Items from a data source:
--- START ---

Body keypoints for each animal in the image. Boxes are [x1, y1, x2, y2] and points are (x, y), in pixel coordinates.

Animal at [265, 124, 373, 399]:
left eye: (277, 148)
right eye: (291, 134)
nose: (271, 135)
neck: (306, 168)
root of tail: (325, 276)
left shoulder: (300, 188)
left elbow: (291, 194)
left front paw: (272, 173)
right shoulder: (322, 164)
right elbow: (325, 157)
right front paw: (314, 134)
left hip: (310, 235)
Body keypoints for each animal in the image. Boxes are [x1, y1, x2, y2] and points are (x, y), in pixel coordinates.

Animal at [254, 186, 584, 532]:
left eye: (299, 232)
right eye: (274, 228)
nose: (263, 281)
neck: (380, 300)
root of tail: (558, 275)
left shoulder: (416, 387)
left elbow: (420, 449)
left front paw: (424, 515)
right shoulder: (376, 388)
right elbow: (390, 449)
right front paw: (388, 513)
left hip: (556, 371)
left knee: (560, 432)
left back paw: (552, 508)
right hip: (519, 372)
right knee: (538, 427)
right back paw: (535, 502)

--- END ---
--- START ---

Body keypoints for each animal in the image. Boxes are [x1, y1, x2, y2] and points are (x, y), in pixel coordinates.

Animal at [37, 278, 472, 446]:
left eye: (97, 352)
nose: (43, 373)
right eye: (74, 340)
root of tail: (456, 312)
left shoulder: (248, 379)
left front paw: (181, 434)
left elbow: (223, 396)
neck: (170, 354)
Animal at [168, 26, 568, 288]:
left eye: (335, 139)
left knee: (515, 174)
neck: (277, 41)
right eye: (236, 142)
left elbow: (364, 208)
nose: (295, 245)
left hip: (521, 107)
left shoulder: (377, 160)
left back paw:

--- END ---

Task to complete. If a line in the data holds the string "tail", copy that line.

Solved exercise.
root of tail: (325, 276)
root of tail: (558, 275)
root of tail: (456, 312)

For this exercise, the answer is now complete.